Regia di Katell Quillévéré vedi scheda film
Venezia 73 – Orizzonti.
Di Riparare i viventi si può dire tutto e il suo contrario. Propone tanto, ma in fondo lascia molto in disparte, adotta scelte altamente opinabili ma, nel bene e nel male, non si può in ogni caso dire che Katell Quillévéré si sia accontentata di fare un film per tutti.
Le sue scelte sono settarie più di quanto non sembri, richiede forse più di quanto non dia, ma se ci si ritrova incastrati nella sua traiettoria si rischia di rimanere incastonati in un magma paralizzante.
Dopo un’alba trascorsa a fare surf, Simon è vittima di un incidente stradale che lo porta in stato vegetativo; mentre i medici non possono fare altro che decretare la sua morte cerebrale, i suoi genitori sono avvolti dal dolore.
Nel frattempo, Claire (Anne Dorval) vede il suo cuore scricchiolare; la sua strada s’incrocia con quella di Simon, in uno stretto intervallo tra una presa di coscienza e una nuova speranza.
Impossibile cominciare meglio, visto che dalla massima manifestazione della libertà, una fuga notturna per surfare, si passa all’esatto opposto, con un’espressione di rara leggerezza che si fa preludio a una precoce virata, introdotta da un’idea di montaggio sublime che rappresenta poeticamente un passaggio basilare, un anfratto che da solo vale più di mille film.

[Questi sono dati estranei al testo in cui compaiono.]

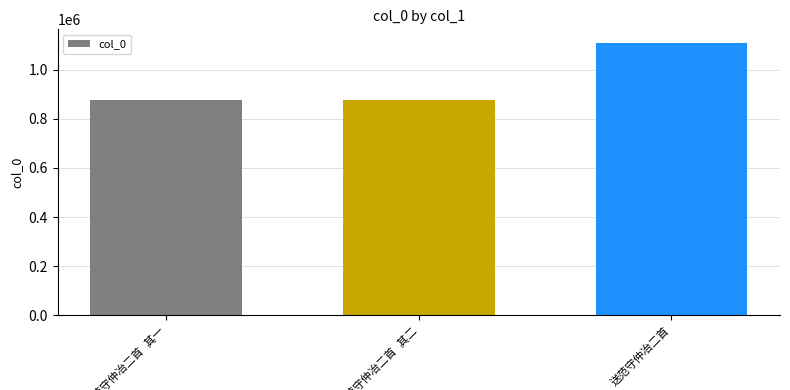

What is the average value?

954278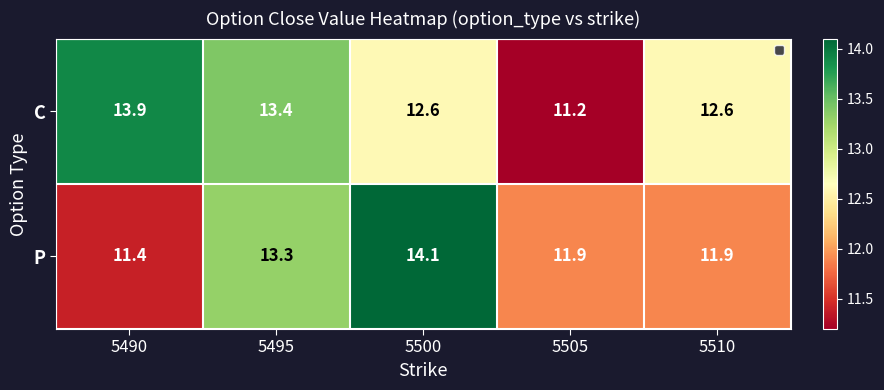

Read the P value at 5500.

14.1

Un salto triplo che porta a una conseguente composizione geometrica, calcolata al millimetro che raffredda asetticamente per poi lasciare il campo a improvvise aperture alle inevitabili conseguenze umane che la vicenda interpone.

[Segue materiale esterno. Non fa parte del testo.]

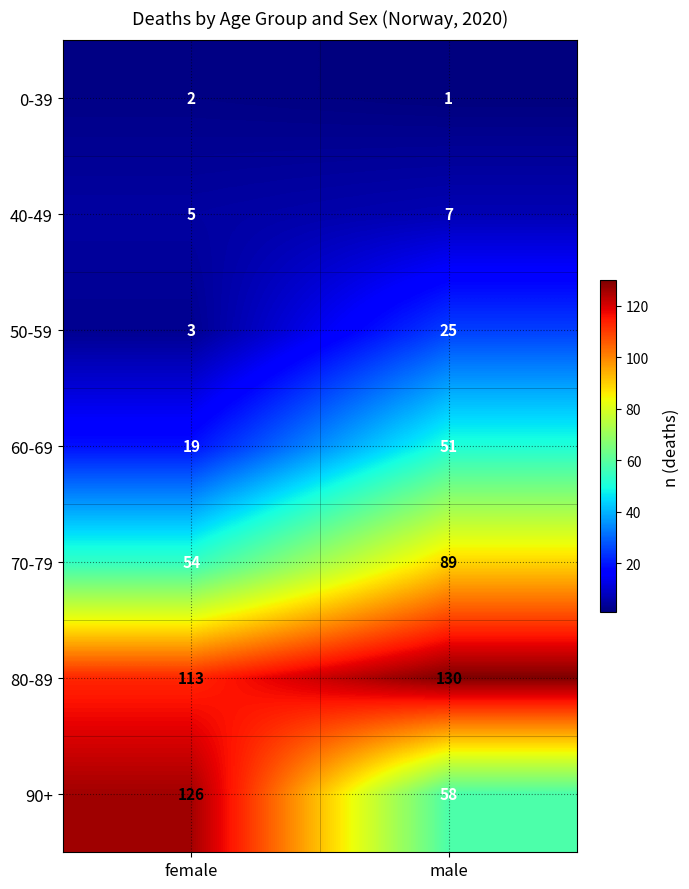

Reading left to right, list all the values displayed in this chart.

0-39: female=2	male=1
40-49: female=5	male=7
50-59: female=3	male=25
60-69: female=19	male=51
70-79: female=54	male=89
80-89: female=113	male=130
90+: female=126	male=58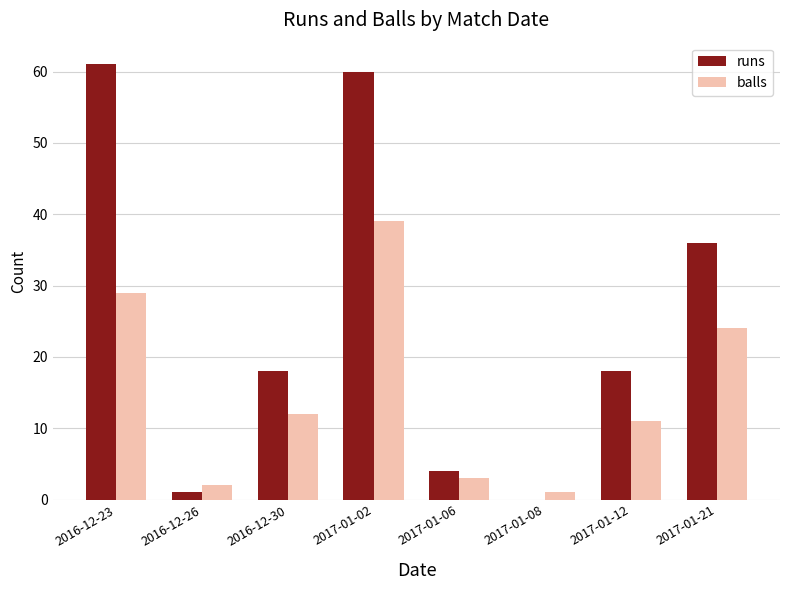

Is the value of runs at 2016-12-23 greater than the value of balls at 2017-01-12?

Yes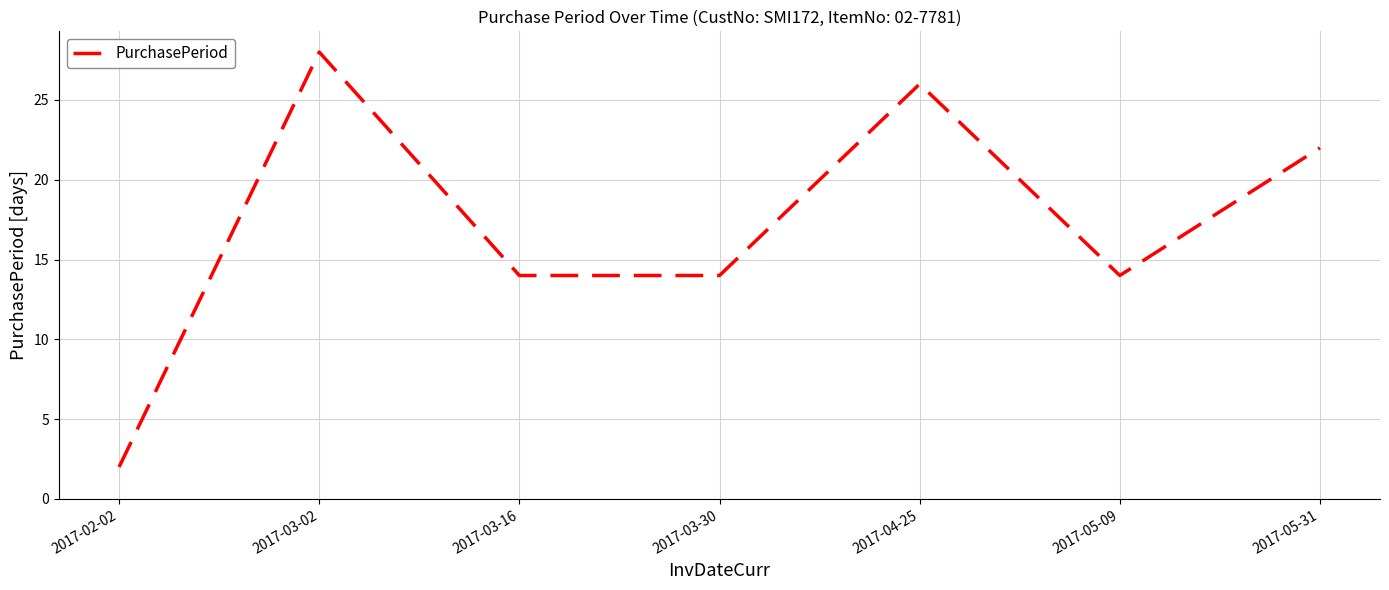

What is the difference between the maximum and minimum values?

26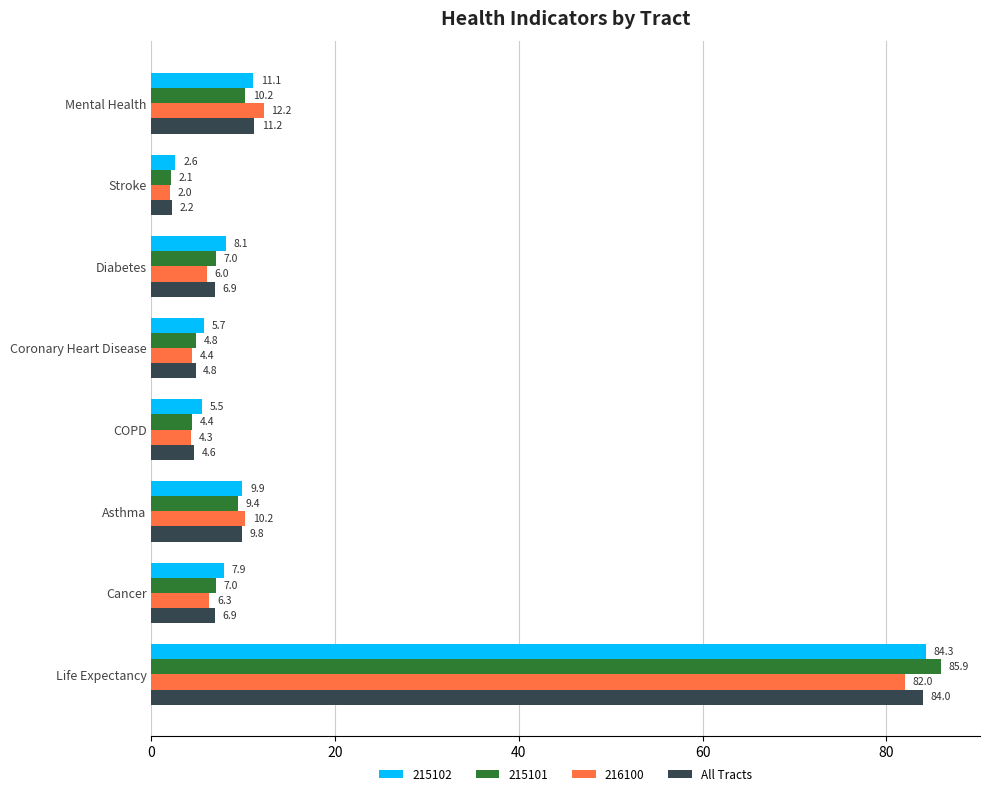

Which series has the largest range (max minus min)?

215101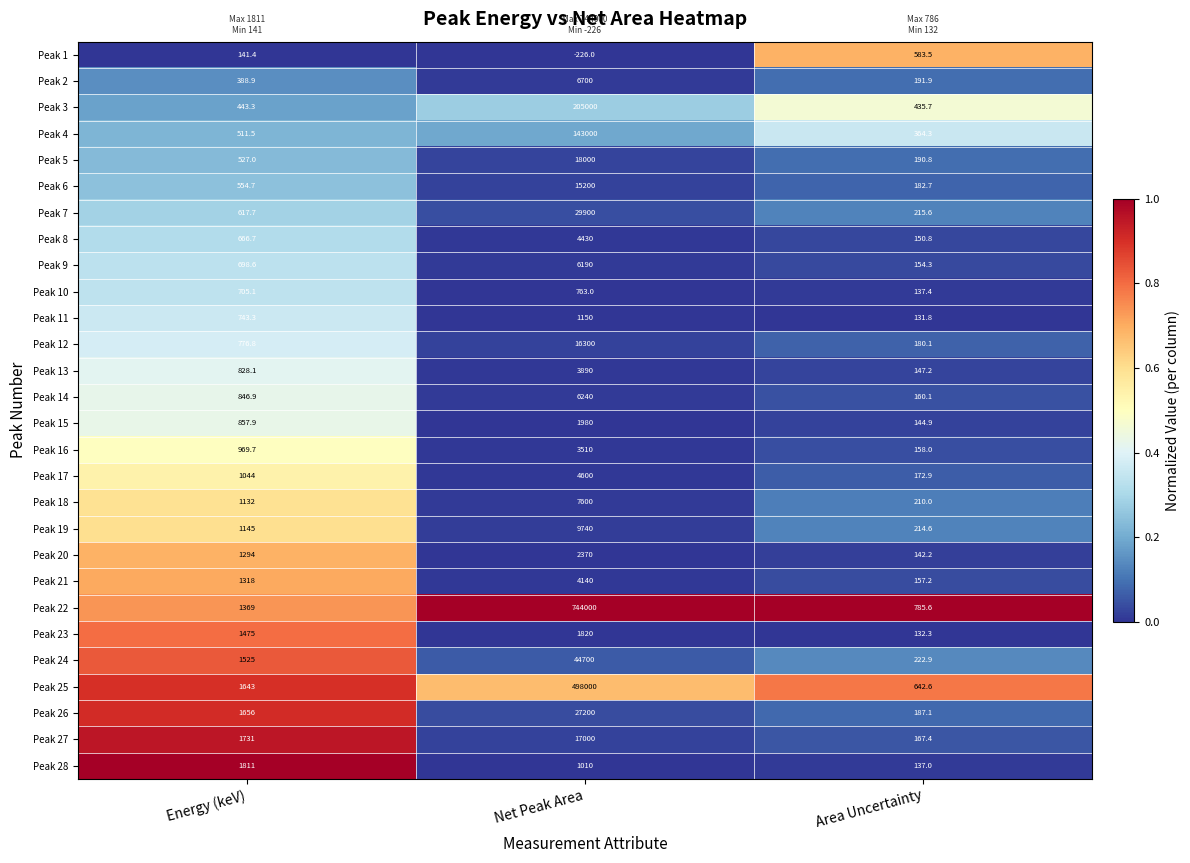

Which category has the highest value in the Peak 20 series?

Net Peak Area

Mentre un corpo, inteso come contenitore di anima e organi, abbandona lo spazio vitale, un altro può ricominciare a pensare al futuro con una nuova linfa, così che tra un dolore, troppo forte per lasciare spazio ad altro, e una speranza che si accende da un secondo all’altro, si crea uno spazio per un altro centro.
Praticamente diviso in tre atti – una morte precoce, una vita appesa a un filo e il passaggio del cuore, quel motore che non può mai fermarsi un attimo per fornire la vita – i gesti assumono una valenza di rara importanza; il rispetto fino all’ultimo atto verso un corpo ormai senza vita, il meticoloso procedimento che si cela dietro le operazioni mediche - descritto entrando in stanze fuori dal nostro comune campo visivo - quella sensazione di speranza che attende il battito regolare, segno di un passaggio di consegne.
Quando c’è metodo, con il freddo e il caldo si scontrano scatenando vortici da alta quota, nasce uno sconquasso che può portare, anche radicalmente, nelle direzioni più disparate.
Qui la contrapposizione tra il gesto chirurgico e la complessità dei sentimenti in atto crea una chimica personale, che annienta e rigenera, il fatto che ritroviamo il cast delle grande occasioni (Emmanuelle Seigner, Tahar Rahim, Bouli Lanners, Anne Dorval and many more…) messo alla mercé del soggetto, non fa che implementare il pensiero che conti il baricentro narrativo e che il resto non possa (debba) fare altro che ruotarvi attorno.
Poi è anche vero che c’è troppo contorno, che la sintesi diventa estrema, i possibili difetti rilevabili diventano tanti, ma è anche, o prima di tutto, un’opera che manifesta un modo diverso di intendere le cose.
Lucido ed estremamente rispettoso, Riparare i viventi offre un punto di vista divergente che può arrivare all’infinito (e oltre) o finire per essere ricordato come asettica espressione di stile.
Inutile aggiungere che propendo per la prima ipotesi.